:: Extract ::
Segment Open
Johnson said in England, everyone in the four top priority groups had been offered the vaccine. He plans to release further details on the vaccination effort on Monday.
NEW YORK — Millions of New Yorkers with health conditions that leave them at high risk of illness from COVID-19 can theoretically sign up for appointments at state-run vaccination sites starting Sunday, but a lack of vaccine supply means many will be frustrated in their search for a shot.
Seven million New Yorkers, including health care workers and people over 65, were already eligible for vaccinations under previous state rules. About 3 million people over 16 with so-called comorbidities will become eligible starting Monday.
In order to be vaccinated, people will have to provide a doctor’s letter, a signed certification or other medical information showing they have an eligible health condition.
PARIS — An enormous plastic sheet in the shape of a heart was unfurled Sunday on the plaza outside Paris City Hall, inscribed with messages of inspiration and love on a Valentine’s Day shadowed by the pandemic.
With French restaurants, bars, tourist sites and borders closed to keep the virus at bay, lovers had to be more creative than usual to celebrate the holiday this year.
Despite a glacial European cold snap, a few scattered couples embraced on Paris bridges.
One pair bravely took selfies on the plaza overlooking the Eiffel Tower, as wind buffeted their heart-shaped red balloon.
Segment Closed
:: Material provided ::
Segment Open
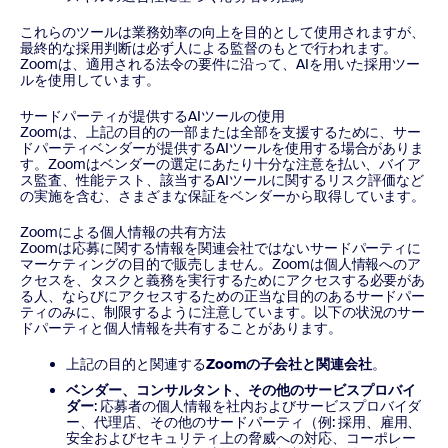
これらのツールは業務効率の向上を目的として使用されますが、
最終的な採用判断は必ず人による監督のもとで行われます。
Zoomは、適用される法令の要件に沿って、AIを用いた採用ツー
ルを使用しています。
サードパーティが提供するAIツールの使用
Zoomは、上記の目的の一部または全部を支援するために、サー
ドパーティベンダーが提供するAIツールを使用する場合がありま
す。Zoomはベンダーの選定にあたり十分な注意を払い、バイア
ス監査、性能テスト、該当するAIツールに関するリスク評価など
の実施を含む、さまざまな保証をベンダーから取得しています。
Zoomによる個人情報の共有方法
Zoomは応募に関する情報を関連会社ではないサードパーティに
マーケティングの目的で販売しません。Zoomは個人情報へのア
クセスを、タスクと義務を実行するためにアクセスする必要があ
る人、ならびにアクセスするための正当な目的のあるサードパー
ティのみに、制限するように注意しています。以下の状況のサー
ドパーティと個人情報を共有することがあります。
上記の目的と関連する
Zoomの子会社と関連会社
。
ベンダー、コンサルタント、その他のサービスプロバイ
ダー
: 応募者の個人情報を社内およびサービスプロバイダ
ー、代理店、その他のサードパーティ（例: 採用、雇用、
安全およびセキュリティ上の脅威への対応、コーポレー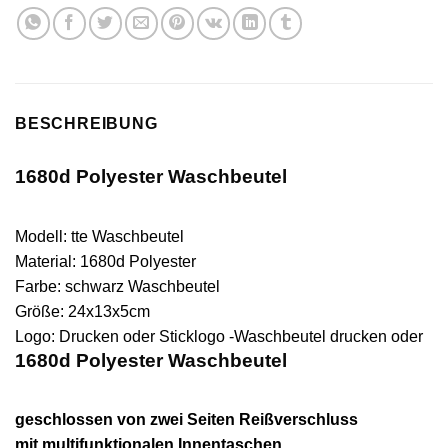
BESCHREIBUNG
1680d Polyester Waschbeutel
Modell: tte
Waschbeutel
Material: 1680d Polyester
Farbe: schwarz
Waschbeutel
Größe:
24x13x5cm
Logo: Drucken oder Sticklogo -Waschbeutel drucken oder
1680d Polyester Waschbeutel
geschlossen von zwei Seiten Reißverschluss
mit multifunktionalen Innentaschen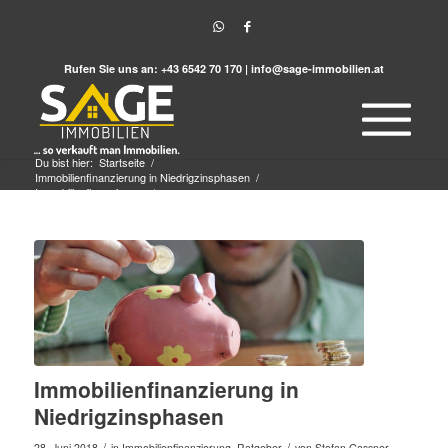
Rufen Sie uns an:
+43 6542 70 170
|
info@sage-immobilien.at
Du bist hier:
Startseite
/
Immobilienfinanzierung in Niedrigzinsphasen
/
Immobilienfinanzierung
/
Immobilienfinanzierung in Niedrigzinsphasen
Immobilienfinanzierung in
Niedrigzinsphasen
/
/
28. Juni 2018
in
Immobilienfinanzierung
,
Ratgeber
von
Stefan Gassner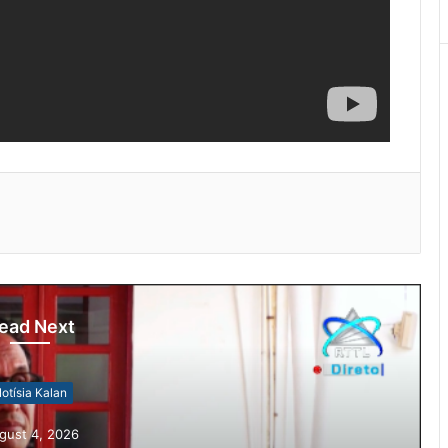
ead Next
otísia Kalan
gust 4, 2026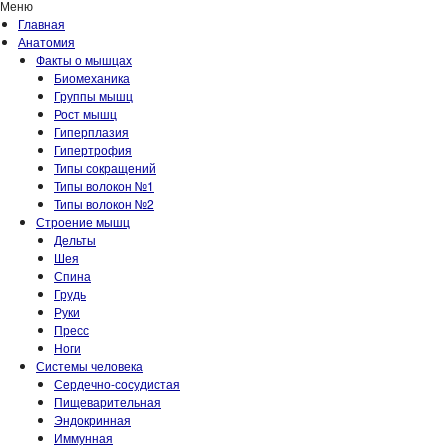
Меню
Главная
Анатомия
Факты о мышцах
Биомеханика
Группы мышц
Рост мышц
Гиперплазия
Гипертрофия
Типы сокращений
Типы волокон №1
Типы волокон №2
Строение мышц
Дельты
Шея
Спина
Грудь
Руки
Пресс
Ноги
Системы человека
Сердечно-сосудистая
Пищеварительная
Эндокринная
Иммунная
Segment Closed
:: Work instruction 1 ::
According to the news excerpt, how many New Yorkers with comorbidities become eligible for vaccination starting Monday?
:: Work instruction 2 ::
Please edit the news excerpt between "In order to" and "by the pandemic.", inclusive, replacing "plastic sheet" with "vinyl sheet", and return that part.
Use only the news excerpt.

:: Exercise answer 1 ::
About 3 million people over 16.

:: Exercise answer 2 ::
In order to be vaccinated, people will have to provide a doctor’s letter, a signed certification or other medical information showing they have an eligible health condition.
PARIS — An enormous vinyl sheet in the shape of a heart was unfurled Sunday on the plaza outside Paris City Hall, inscribed with messages of inspiration and love on a Valentine’s Day shadowed by the pandemic.